- **WORK INSTRUCTION 1**:
Answer the following from the private placement announcement:
(a) What were the gross proceeds from the FT Units in the final tranche?
(b) What aggregate gross proceeds has the Company raised in total?
(c) On what date does the statutory hold period expire?

PROSPECT RIDGE ANNOUNCES FINAL CLOSING OF ITS OVERSUBSCRIBED PRIVATE PLACEMENT

Prospect Ridge Resources Corp. (the " Company " or " Prospect Ridge ") (CSE: PRR) (OTC: PRRSF) (FRA: OED) is pleased to announce that it has closed the final tranche of its non-brokered private placement of $0.16 units (" NFT Units ") and $0.18 flow-through units (" FT Units ") announced May 29, 2024 and June 14, 2024 respectively, (see news releases for details). The final tranche consists of 2,912,500 NFT Units for gross proceeds of $466,000 plus an additional 7,717,441 FT Units for gross proceeds of $1,389,139.38 .

Prospect Ridge Resources Corp. logo (CNW Group/Prospect Ridge Resources Corp.)

In total, the Company has raised aggregate gross proceeds of $5,218,847.24 , comprised of $2,860,520 in NFT Units plus an additional $2,358,327.24 in FT Units.

CEO Mike Iverson commented, "We are incredibly grateful to everyone who has supported us during this financing round. Your trust and confidence in Prospect Ridge Resources is deeply appreciated. We look forward to delivering on our promises and working diligently to create value for all our shareholders. Your belief in our vision fuels our commitment to achieving significant results during our upcoming drill program."

In connection with the final tranche, the Company paid aggregate finder fees of $100,801.38 in cash, 73,062 finder warrants having the same terms as the NFT Unit warrants (exercisable at $0.25 ) and 495,063 finder warrants having the same terms as the FT Unit warrants (exercisable at $0.30 ). All securities issued in the final tranche are subject to a statutory hold period expiring on November 25, 2024 . The final tranche and associated finder fees are subject to final Exchange acceptance.

- **WORK INSTRUCTION 2**: From the records below, present as a numbered list the part that opens with the line containing "[402, 433, 431, 456]" and closes with the line containing "[127, 111, 292, 417] [154, 346, 299, 495]", omitting blank lines.

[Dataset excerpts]
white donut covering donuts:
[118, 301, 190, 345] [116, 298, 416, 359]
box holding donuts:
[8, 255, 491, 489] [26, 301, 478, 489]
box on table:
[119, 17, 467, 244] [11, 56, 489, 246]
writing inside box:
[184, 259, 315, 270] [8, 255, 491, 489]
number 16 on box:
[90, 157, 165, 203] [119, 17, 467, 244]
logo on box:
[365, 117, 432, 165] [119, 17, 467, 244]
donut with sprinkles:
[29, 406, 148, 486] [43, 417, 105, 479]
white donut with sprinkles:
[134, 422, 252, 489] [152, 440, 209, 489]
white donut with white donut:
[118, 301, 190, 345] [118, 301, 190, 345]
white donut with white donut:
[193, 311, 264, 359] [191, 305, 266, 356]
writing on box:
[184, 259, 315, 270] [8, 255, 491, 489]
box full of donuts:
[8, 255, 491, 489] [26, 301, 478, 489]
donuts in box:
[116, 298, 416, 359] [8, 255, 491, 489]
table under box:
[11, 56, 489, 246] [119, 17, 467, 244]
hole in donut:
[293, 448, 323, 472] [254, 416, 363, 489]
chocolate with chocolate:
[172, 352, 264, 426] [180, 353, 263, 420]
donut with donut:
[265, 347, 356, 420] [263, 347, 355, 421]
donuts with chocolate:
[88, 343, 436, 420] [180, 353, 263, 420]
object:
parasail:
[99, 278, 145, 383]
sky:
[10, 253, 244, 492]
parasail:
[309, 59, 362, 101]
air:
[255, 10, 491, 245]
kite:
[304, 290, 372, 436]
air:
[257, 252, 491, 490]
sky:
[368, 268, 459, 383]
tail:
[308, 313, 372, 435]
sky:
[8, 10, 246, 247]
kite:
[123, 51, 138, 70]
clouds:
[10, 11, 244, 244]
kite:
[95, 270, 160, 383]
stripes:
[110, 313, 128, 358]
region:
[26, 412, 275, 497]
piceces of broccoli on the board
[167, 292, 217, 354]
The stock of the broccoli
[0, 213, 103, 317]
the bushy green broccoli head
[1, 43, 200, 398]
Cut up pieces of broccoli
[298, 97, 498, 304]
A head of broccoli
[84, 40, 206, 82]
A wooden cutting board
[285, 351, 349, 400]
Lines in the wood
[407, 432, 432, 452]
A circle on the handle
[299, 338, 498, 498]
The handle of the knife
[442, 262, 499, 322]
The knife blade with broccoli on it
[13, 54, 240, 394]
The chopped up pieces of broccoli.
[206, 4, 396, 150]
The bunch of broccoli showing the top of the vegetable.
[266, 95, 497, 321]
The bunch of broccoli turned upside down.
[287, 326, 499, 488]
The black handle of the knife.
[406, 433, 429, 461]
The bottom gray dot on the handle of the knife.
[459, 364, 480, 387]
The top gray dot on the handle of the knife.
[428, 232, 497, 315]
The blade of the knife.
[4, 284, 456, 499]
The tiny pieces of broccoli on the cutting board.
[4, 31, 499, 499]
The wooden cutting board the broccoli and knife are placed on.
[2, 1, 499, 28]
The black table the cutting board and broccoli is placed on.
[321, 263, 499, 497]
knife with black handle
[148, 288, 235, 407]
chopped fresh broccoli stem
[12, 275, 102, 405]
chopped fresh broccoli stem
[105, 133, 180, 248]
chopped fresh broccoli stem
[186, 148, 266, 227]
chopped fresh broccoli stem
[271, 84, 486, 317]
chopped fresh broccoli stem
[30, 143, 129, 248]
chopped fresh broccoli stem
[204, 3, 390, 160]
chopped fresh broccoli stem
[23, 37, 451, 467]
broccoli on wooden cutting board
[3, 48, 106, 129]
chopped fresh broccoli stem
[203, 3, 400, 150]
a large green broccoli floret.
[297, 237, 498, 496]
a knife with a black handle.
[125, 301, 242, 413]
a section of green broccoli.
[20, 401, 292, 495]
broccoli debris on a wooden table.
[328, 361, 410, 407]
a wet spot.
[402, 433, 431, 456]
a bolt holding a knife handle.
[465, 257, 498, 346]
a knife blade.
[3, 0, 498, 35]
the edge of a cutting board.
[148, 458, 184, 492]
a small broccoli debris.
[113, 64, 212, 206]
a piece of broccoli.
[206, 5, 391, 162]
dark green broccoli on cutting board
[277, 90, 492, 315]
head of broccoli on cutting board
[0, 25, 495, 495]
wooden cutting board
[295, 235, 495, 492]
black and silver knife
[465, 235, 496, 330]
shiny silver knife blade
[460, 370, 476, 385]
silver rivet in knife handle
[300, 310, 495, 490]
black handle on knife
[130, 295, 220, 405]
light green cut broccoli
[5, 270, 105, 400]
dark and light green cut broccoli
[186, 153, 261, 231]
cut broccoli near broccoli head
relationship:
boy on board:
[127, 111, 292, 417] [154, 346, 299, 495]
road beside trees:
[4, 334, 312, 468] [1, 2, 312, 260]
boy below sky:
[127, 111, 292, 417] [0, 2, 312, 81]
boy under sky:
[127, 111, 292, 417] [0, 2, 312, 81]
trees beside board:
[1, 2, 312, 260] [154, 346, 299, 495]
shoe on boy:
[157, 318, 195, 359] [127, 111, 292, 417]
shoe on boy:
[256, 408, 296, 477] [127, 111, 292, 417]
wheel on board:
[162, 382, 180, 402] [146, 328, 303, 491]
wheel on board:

- **EXERCISE RESPONSE 1**:
(a) $1,389,139.38
(b) $5,218,847.24
(c) November 25, 2024

- **EXERCISE RESPONSE 2**:
1. [402, 433, 431, 456]
2. a bolt holding a knife handle.
3. [465, 257, 498, 346]
4. a knife blade.
5. [3, 0, 498, 35]
6. the edge of a cutting board.
7. [148, 458, 184, 492]
8. a small broccoli debris.
9. [113, 64, 212, 206]
10. a piece of broccoli.
11. [206, 5, 391, 162]
12. dark green broccoli on cutting board
13. [277, 90, 492, 315]
14. head of broccoli on cutting board
15. [0, 25, 495, 495]
16. wooden cutting board
17. [295, 235, 495, 492]
18. black and silver knife
19. [465, 235, 496, 330]
20. shiny silver knife blade
21. [460, 370, 476, 385]
22. silver rivet in knife handle
23. [300, 310, 495, 490]
24. black handle on knife
25. [130, 295, 220, 405]
26. light green cut broccoli
27. [5, 270, 105, 400]
28. dark and light green cut broccoli
29. [186, 153, 261, 231]
30. cut broccoli near broccoli head
31. relationship:
32. boy on board:
33. [127, 111, 292, 417] [154, 346, 299, 495]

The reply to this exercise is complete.